The Las Vegas concert massacre is bringing back chilling memories for a Mineola woman who knows firsthand what it's like to lose a loved one in a mass shooting.
Joyce Gorycki's husband, 51-year-old James Gorycki, was murdered by gunman Colin Ferguson, who opened fire on passengers aboard a Long Island Rail Road train back in December of 1993. Six people were killed and 19 were wounded in that shooting.
Joyce Gorycki says she will fight until the day she dies for gun safety. She says she’s not opposed to people having guns, but she is opposed to high-powered rifles. As the chairperson for the group New Yorkers Against Gun Violence, Gorycki says she is constantly fighting for safety measures to be put in place in the state and across the nation.

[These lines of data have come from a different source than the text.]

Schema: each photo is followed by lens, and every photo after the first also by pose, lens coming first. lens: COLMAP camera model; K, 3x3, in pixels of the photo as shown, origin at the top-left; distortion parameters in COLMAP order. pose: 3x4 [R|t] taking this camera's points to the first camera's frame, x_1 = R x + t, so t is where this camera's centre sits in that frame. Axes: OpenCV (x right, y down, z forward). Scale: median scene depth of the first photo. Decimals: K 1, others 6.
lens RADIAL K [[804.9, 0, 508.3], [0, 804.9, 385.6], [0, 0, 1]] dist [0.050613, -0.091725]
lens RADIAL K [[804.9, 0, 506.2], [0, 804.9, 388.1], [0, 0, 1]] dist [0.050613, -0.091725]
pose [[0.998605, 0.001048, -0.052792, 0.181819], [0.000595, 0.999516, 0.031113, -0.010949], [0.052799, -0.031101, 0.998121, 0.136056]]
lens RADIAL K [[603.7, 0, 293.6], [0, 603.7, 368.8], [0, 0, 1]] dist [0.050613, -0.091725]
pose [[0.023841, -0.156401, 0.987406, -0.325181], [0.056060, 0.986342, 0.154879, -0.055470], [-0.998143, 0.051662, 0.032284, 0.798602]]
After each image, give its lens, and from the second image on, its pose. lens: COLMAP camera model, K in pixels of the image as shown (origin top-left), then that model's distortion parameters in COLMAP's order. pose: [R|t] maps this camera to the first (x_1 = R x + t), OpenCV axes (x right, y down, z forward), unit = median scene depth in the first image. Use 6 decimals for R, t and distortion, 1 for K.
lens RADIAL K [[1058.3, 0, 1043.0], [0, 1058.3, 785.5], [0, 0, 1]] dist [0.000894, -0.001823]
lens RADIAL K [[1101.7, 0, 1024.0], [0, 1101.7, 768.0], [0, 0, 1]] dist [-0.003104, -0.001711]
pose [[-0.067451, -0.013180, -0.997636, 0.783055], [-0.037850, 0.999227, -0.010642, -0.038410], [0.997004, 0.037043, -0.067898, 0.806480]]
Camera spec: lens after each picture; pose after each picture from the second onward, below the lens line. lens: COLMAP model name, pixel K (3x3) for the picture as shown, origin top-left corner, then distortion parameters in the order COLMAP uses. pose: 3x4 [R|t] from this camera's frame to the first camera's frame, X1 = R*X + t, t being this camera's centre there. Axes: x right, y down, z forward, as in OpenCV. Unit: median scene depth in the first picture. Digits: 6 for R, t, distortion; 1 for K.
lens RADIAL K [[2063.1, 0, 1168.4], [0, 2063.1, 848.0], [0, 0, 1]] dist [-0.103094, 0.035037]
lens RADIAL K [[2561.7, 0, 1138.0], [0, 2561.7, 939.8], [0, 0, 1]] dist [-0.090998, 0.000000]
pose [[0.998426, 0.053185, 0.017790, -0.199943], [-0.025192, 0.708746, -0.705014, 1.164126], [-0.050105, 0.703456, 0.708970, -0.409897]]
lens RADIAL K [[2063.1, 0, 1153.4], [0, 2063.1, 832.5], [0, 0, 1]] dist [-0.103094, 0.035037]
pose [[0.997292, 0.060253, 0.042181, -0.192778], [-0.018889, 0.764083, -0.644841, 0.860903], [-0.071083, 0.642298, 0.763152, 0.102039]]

Gorycki says now is the time for metal detectors to be installed in hotels.
"This is the way it's gotta go, otherwise more and more people will get killed," she says. "When is America going to wake up? I'm waiting."
At Coliseum Gun Traders in Uniondale, a shop that buys, sells and trades guns, the owner says that what happened in Nevada could not have been prevented.
"Someone who is on a mission, they are going to figure out how to do it," says owner Andrew Chernoff. "Take one tool away from a person and they'll invent another tool."
Kevin Bales, of Uniondale, was in the shop Monday to trade in some of his dad's guns. He says guns are not the problem, but it's the people behind them and their mental health issues that need to be addressed.
Gorycki says she wonders when the violence will end.